◆ **What to produce**:
The required output is the exact run of lines below that opens at the line with "Two new Board" and closes at the line with "Vice-Chair: | Dale".

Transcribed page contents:
━━━

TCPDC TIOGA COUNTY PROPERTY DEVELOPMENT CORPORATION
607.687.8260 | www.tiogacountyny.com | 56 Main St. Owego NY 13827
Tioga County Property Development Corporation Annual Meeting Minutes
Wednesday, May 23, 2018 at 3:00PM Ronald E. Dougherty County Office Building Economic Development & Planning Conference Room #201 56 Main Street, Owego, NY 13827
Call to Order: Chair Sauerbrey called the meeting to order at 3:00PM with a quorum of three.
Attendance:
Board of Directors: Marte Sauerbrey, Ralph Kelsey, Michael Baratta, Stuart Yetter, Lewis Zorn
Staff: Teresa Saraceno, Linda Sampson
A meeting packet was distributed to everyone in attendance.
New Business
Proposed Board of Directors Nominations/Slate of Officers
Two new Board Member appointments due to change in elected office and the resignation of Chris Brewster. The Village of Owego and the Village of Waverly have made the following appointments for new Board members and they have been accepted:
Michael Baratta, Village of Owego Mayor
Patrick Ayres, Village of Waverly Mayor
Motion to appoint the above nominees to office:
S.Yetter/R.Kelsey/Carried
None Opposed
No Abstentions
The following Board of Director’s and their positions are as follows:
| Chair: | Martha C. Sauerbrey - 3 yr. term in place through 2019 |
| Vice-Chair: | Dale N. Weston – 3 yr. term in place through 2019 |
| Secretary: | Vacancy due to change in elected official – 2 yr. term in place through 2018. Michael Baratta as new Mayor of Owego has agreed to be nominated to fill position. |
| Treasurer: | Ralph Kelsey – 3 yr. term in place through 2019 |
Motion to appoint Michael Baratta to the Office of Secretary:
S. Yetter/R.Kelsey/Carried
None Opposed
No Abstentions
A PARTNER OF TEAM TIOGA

━━━

◆ **Solution**:
Two new Board Member appointments due to change in elected office and the resignation of Chris Brewster. The Village of Owego and the Village of Waverly have made the following appointments for new Board members and they have been accepted:
Michael Baratta, Village of Owego Mayor
Patrick Ayres, Village of Waverly Mayor
Motion to appoint the above nominees to office:
S.Yetter/R.Kelsey/Carried
None Opposed
No Abstentions
The following Board of Director’s and their positions are as follows:
| Chair: | Martha C. Sauerbrey - 3 yr. term in place through 2019 |
| Vice-Chair: | Dale N. Weston – 3 yr. term in place through 2019 |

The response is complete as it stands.